Facebook quizz: Martyred Burhan Wani emerges as Kashmiris hero

Facebook quizz: Martyred Burhan Wani emerges as Kashmiris hero

SRINAGAR - As a young Kashmir-based advocate A.S. Majid (name changed) takes up the Facebook-linked quiz ‘Which rebel best suits your personality?’, the web-based reply sets off a long thread of debate. The reply has likened him with the deceased Hizbul Mujahideen commander Burhan Wani, whose killing in 2016 set off a cycle of violence, The Hindu has reported.

The Facebook-linked quiz has held netizens, especially the young population in the Valley, in a sway as scores of profiles pop up on searching the quiz.

“When I took up the quiz, I was not sure about the reply. I thought it will throw up some comic character while relating to my personality. Instead, I found Wani. I was pleasantly surprised. Slain Wani did impact our lives in many ways,” said Mr. Majid, adding, “Many of my friends too took up the quiz. But not many were ‘Burhan Wani’.”

The quiz mostly correlates netizens’ personalities with the slain militant commanders of 2017, like Hizb-ul Mujahideen’s Sabzar Bhat, Lashkar-e-Taiba’s Abu Dujana and Wani.

The name of Zakir Musa of the Ansar Ghazwat-ul-Hind, a group that is believed to have links with the al-Qaeda, also comes up as an option. The faces of all these commanders have been popular online.

The quiz, created by an unknown person whose profile is named Devil’x Dadd, was curated on Facebook, with youngsters hooking up to know the results. A website, testony.com, allows netizens to create their own quiz and supports the search system that throws up the results locally.

“This year has been a tough year during which militancy was not only fought on the ground but off-ground too, that is, on online social media. From customised phone applications to producing online films to roping in youth into militancy, social media and the Internet have turned into a potent weapon to galvanise support for militancy in Kashmir,” explained a counter-insurgency police official.

The official revealed that over 2,000 Twitter handles that champion “the Kashmir issue” are operated from overseas locations. “Such a quiz is easy to set up overseas without attracting action. It is worrying,” said the police official.

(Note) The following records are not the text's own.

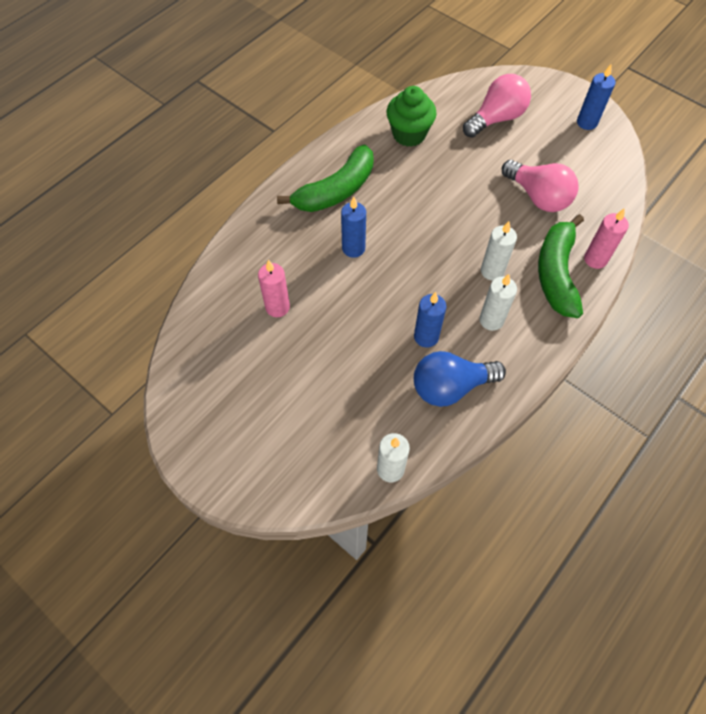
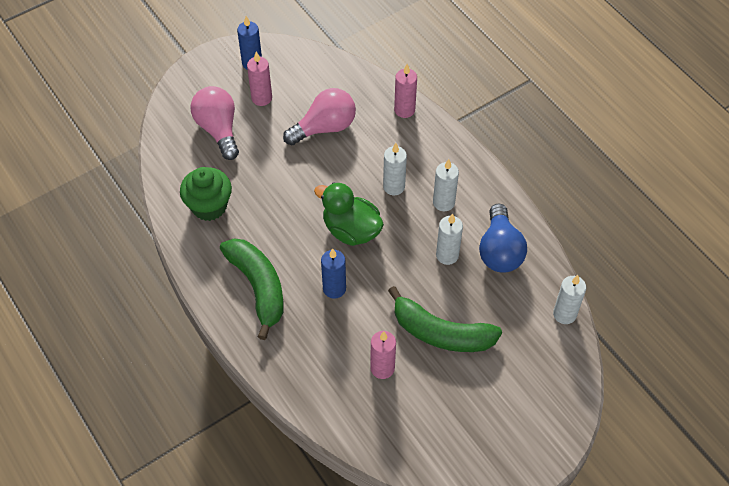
camera: 75 degrees left, 5 degrees down
blue candle [414,292,447,348] -> white candle [436,214,463,265]
green banana [538,214,584,318] -> green banana moved to [388,286,502,352]
none -> pink candle [247,52,272,106]
none -> green duck [314,182,384,246]

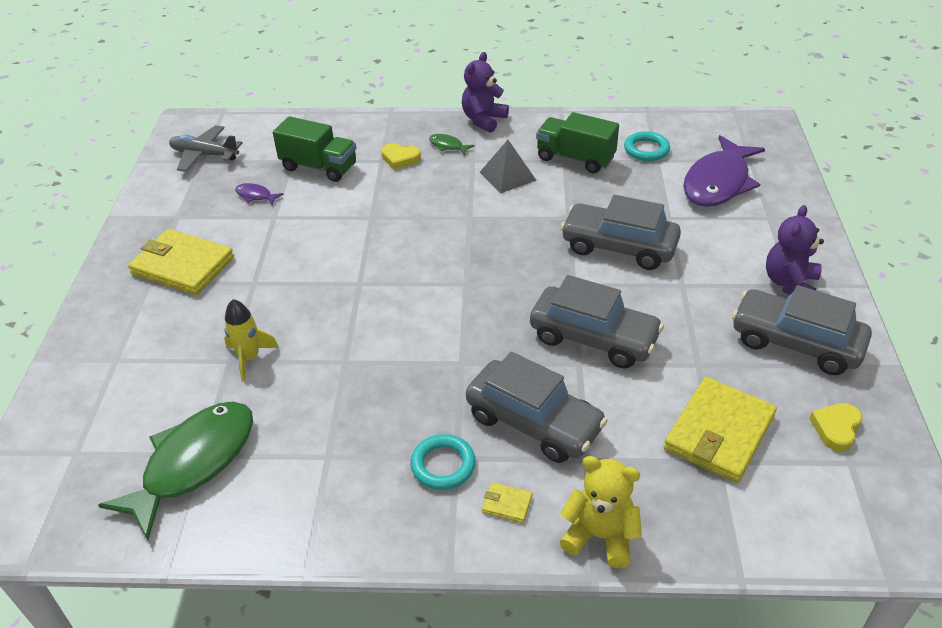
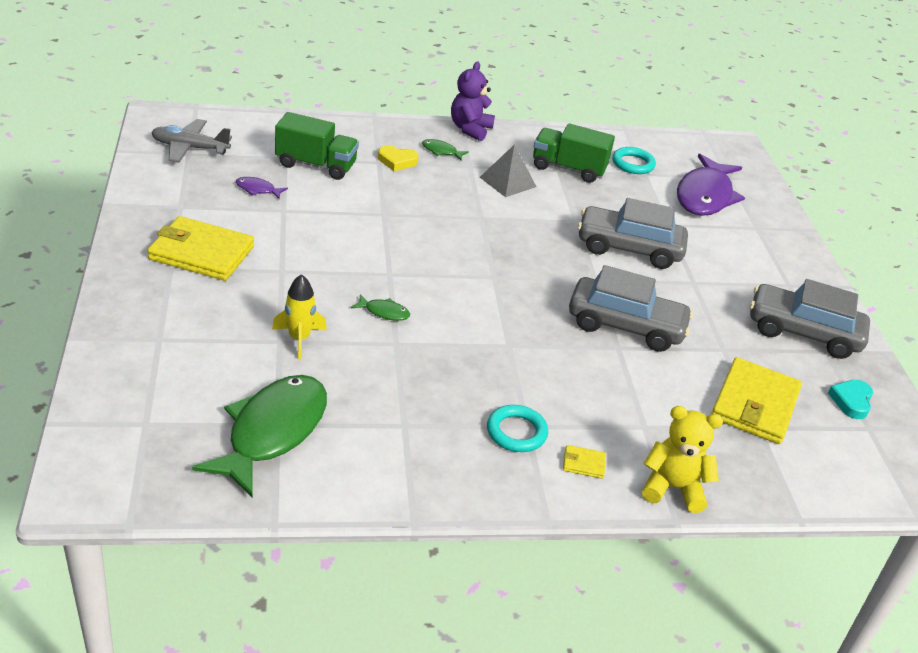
camera: 15 degrees left, 5 degrees down
grey car [466,352,608,463] -> none
purple teddy bear [766,205,824,295] -> none
yellow heart [809,403,862,452] -> turquoise heart [828,380,873,419]
none -> green fish [351,294,410,321]

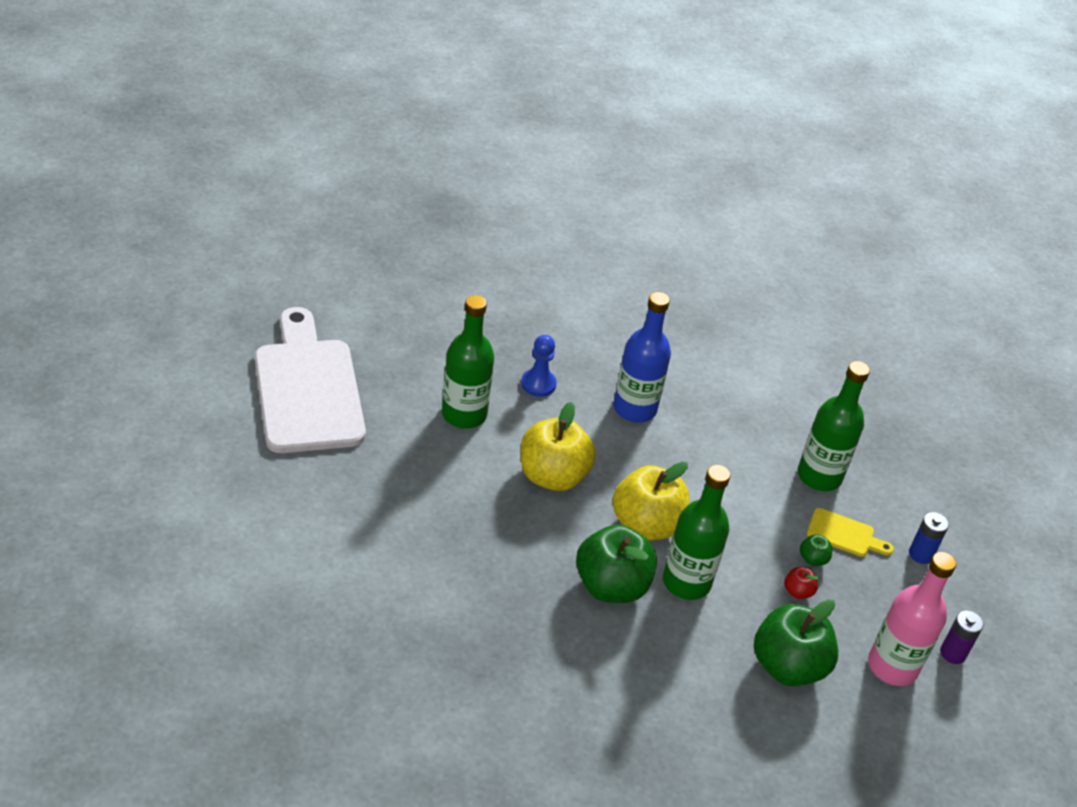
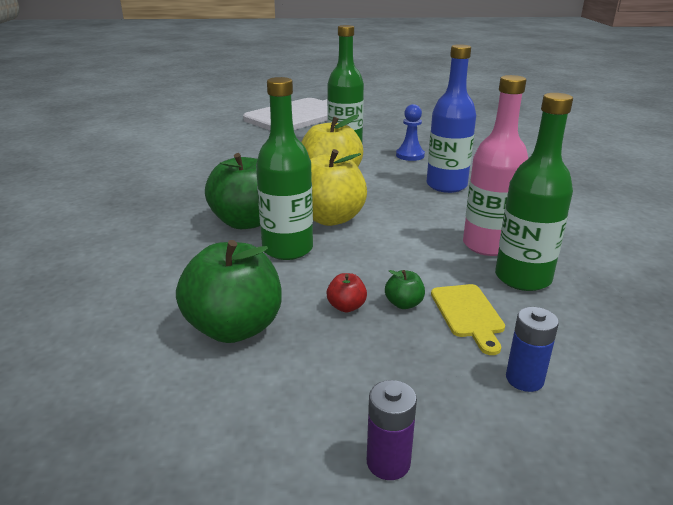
camera: 65 degrees right, 15 degrees down
pink bottle [868,552,956,686] -> pink bottle moved to [463,75,528,256]

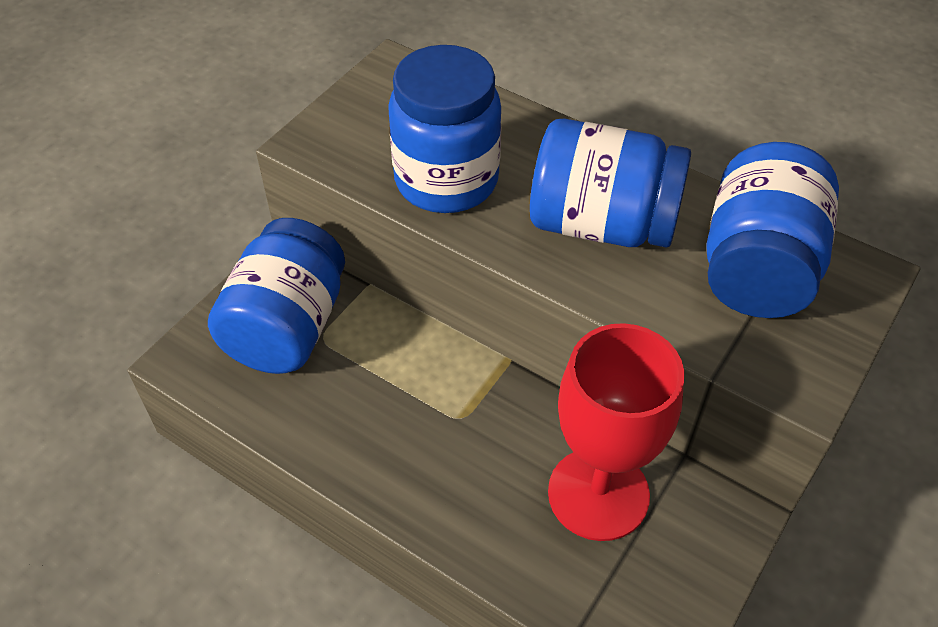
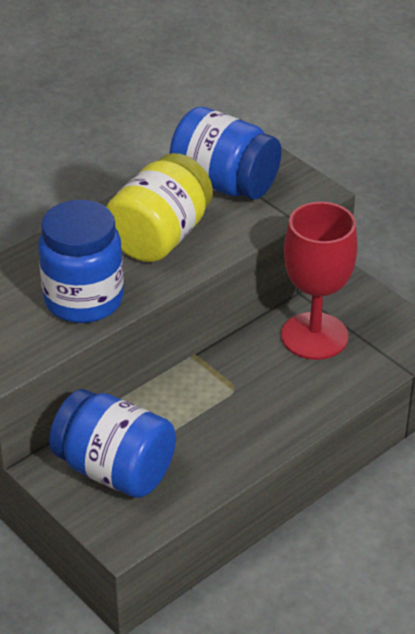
camera: 75 degrees left, 10 degrees down
blue jar [530,118,691,247] -> yellow jar [107,153,213,262]

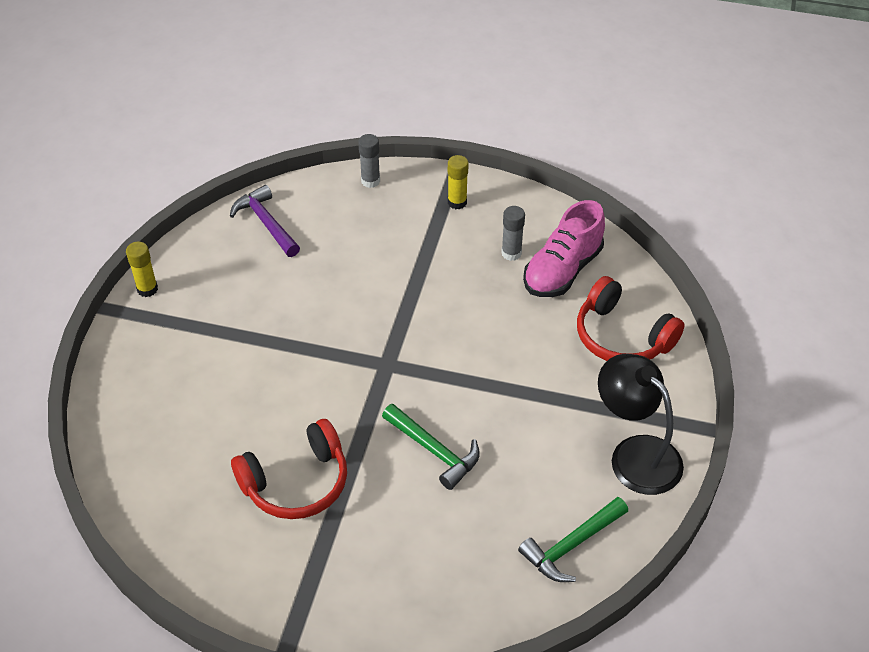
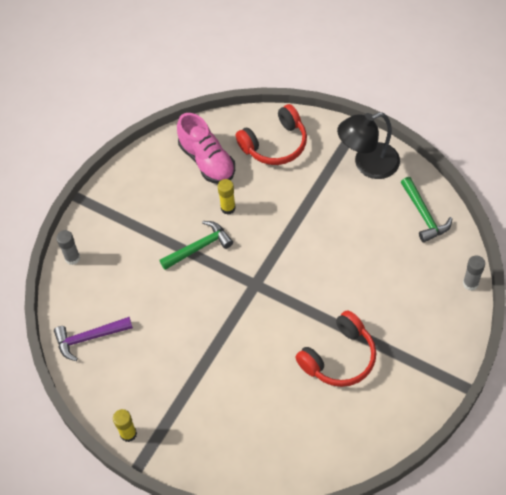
camera: 70 degrees left, 10 degrees up
red headphones [231,419,347,519] -> red headphones turned 60 degrees clockwise [295,310,376,387]
green hammer [382,404,480,490] -> green hammer moved to [159,221,233,270]
yellow glue stick [448,155,469,209] -> yellow glue stick moved to [218,179,236,215]
grey glue stick [501,206,525,261] -> grey glue stick moved to [463,255,485,291]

Kashmir’s leading psychiatrist Dr. Arshad Hussian, a professor at the Government Medical College, Srinagar, explains the phenomena thus: “Teens tend to look for heroes in every society. Before militancy in Kashmir, comic heroes like Robin Hood or Chacha Chaudhary were popular among youngsters. Heroes emerge from a socio-political context. Kashmir being a conflict zone with militant figures dominating the daily narrative, teens are pulled towards their persona. Most of those who took up the quiz may not become militants, but it shows who are the fast-emerging heroes.”

Ruling People’s Democratic Party youth wing leader Waheed-ur-Rehman Parra is aware of the challenge before the government, especially given that youth constitute 69% of the total population in Jammu and Kashmir.

‘A sense of defeat’

“Youth [in Kashmir] live with a sense of defeat and do not aspire to be happy. It is a challenge: why do young people see dignity in death and volunteer for death? Many youth in Kashmir see and visualise dignity in death and volunteer for militancy,” he added.

Mr. Parra said the government in J&K was reaching out to the youth from the village level onward. “We are trying to listen to the youth to create a participatory process,” he said.